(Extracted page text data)
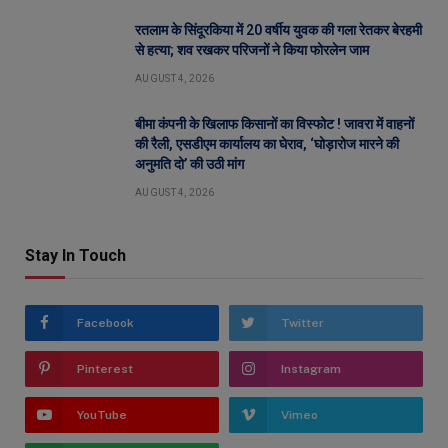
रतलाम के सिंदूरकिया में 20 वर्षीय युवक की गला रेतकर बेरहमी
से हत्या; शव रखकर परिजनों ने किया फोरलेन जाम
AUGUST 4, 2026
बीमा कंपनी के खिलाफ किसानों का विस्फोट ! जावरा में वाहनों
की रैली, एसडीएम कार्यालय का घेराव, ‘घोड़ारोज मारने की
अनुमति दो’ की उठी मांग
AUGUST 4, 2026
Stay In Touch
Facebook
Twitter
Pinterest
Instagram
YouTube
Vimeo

--

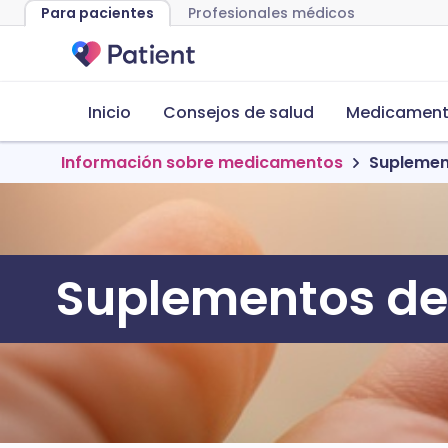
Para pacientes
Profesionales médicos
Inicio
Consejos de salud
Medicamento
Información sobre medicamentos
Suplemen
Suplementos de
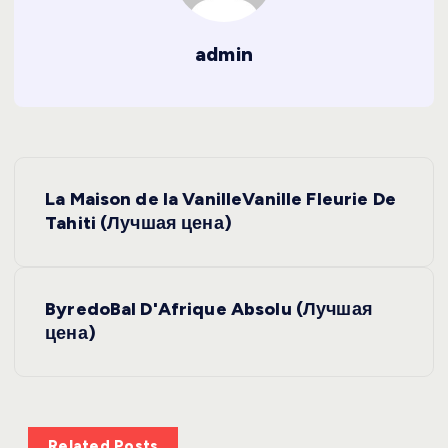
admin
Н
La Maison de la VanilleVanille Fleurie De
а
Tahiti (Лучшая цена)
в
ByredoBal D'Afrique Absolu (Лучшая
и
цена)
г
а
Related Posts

---

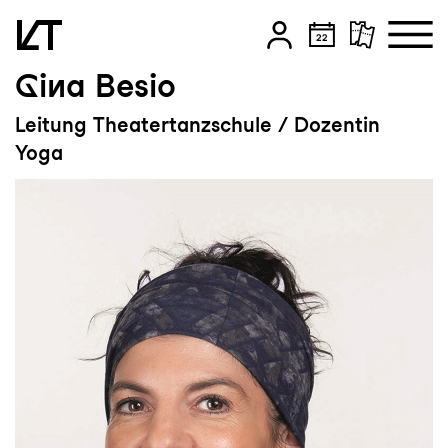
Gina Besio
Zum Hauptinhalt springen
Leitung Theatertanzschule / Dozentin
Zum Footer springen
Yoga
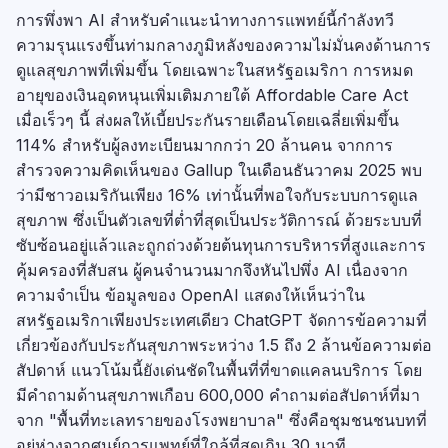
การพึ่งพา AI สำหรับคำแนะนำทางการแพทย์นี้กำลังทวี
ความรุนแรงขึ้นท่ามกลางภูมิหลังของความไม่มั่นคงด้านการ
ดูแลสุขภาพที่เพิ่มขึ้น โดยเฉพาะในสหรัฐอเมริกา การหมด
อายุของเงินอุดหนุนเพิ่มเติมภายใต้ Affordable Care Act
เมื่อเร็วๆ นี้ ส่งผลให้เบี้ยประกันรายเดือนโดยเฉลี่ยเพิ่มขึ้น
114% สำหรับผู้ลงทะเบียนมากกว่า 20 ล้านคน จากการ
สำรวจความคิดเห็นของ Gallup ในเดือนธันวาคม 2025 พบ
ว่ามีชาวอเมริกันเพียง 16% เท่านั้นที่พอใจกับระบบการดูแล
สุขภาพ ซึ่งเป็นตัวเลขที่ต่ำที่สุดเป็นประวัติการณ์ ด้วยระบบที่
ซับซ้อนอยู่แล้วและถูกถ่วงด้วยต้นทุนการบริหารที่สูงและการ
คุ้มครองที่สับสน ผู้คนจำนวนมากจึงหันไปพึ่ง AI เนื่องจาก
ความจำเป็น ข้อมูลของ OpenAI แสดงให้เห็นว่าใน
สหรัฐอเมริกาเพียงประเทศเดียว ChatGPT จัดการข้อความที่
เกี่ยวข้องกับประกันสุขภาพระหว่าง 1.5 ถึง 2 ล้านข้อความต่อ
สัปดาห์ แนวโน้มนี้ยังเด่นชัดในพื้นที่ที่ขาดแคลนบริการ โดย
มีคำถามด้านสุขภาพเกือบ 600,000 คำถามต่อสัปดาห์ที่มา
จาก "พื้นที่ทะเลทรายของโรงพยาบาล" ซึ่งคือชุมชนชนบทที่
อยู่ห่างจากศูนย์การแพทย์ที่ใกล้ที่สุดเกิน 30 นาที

*Task description*:
Take the entries above and return only the lines from the one with "คุ้มครองที่สับสน ผู้คนจำนวนมากจึงหันไปพึ่ง AI" to the one with "อยู่ห่างจากศูนย์การแพทย์ที่ใกล้ที่สุดเกิน 30 นาที", both included, unchanged.

*Written response*:
คุ้มครองที่สับสน ผู้คนจำนวนมากจึงหันไปพึ่ง AI เนื่องจาก
ความจำเป็น ข้อมูลของ OpenAI แสดงให้เห็นว่าใน
สหรัฐอเมริกาเพียงประเทศเดียว ChatGPT จัดการข้อความที่
เกี่ยวข้องกับประกันสุขภาพระหว่าง 1.5 ถึง 2 ล้านข้อความต่อ
สัปดาห์ แนวโน้มนี้ยังเด่นชัดในพื้นที่ที่ขาดแคลนบริการ โดย
มีคำถามด้านสุขภาพเกือบ 600,000 คำถามต่อสัปดาห์ที่มา
จาก "พื้นที่ทะเลทรายของโรงพยาบาล" ซึ่งคือชุมชนชนบทที่
อยู่ห่างจากศูนย์การแพทย์ที่ใกล้ที่สุดเกิน 30 นาที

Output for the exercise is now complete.